AVAILABLE RECORDS START
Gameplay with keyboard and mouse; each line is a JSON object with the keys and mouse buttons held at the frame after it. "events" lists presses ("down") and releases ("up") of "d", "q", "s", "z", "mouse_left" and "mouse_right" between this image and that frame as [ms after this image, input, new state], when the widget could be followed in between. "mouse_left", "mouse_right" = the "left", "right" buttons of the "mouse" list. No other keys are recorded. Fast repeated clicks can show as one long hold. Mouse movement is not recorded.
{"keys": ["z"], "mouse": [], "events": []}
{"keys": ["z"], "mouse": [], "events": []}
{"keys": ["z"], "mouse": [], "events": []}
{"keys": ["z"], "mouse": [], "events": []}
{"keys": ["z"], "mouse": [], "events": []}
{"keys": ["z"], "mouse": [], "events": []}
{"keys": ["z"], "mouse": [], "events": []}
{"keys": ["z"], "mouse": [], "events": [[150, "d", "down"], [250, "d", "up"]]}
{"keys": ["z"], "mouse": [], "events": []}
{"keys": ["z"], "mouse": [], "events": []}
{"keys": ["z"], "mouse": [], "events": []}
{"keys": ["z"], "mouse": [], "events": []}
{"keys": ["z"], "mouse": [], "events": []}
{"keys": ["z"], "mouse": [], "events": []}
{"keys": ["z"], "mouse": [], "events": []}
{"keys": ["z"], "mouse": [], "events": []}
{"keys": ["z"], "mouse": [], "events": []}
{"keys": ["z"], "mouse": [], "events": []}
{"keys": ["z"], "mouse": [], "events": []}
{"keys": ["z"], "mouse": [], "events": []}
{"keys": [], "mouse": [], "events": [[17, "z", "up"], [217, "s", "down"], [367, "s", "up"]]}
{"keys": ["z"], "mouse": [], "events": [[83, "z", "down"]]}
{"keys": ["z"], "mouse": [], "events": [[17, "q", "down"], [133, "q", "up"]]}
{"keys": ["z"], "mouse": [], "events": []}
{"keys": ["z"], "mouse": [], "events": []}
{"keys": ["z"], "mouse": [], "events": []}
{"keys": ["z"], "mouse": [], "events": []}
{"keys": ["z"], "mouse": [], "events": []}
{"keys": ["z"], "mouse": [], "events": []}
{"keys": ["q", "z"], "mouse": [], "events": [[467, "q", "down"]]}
AVAILABLE RECORDS END
TO DO: Copy out every entry above exactly.

RESPONSE TO THIS TASK:
Gameplay with keyboard and mouse; each line is a JSON object with the keys and mouse buttons held at the frame after it. "events" lists presses ("down") and releases ("up") of "d", "q", "s", "z", "mouse_left" and "mouse_right" between this image and that frame as [ms after this image, input, new state], when the widget could be followed in between. "mouse_left", "mouse_right" = the "left", "right" buttons of the "mouse" list. No other keys are recorded. Fast repeated clicks can show as one long hold. Mouse movement is not recorded.
{"keys": ["z"], "mouse": [], "events": []}
{"keys": ["z"], "mouse": [], "events": []}
{"keys": ["z"], "mouse": [], "events": []}
{"keys": ["z"], "mouse": [], "events": []}
{"keys": ["z"], "mouse": [], "events": []}
{"keys": ["z"], "mouse": [], "events": []}
{"keys": ["z"], "mouse": [], "events": []}
{"keys": ["z"], "mouse": [], "events": [[150, "d", "down"], [250, "d", "up"]]}
{"keys": ["z"], "mouse": [], "events": []}
{"keys": ["z"], "mouse": [], "events": []}
{"keys": ["z"], "mouse": [], "events": []}
{"keys": ["z"], "mouse": [], "events": []}
{"keys": ["z"], "mouse": [], "events": []}
{"keys": ["z"], "mouse": [], "events": []}
{"keys": ["z"], "mouse": [], "events": []}
{"keys": ["z"], "mouse": [], "events": []}
{"keys": ["z"], "mouse": [], "events": []}
{"keys": ["z"], "mouse": [], "events": []}
{"keys": ["z"], "mouse": [], "events": []}
{"keys": ["z"], "mouse": [], "events": []}
{"keys": [], "mouse": [], "events": [[17, "z", "up"], [217, "s", "down"], [367, "s", "up"]]}
{"keys": ["z"], "mouse": [], "events": [[83, "z", "down"]]}
{"keys": ["z"], "mouse": [], "events": [[17, "q", "down"], [133, "q", "up"]]}
{"keys": ["z"], "mouse": [], "events": []}
{"keys": ["z"], "mouse": [], "events": []}
{"keys": ["z"], "mouse": [], "events": []}
{"keys": ["z"], "mouse": [], "events": []}
{"keys": ["z"], "mouse": [], "events": []}
{"keys": ["z"], "mouse": [], "events": []}
{"keys": ["q", "z"], "mouse": [], "events": [[467, "q", "down"]]}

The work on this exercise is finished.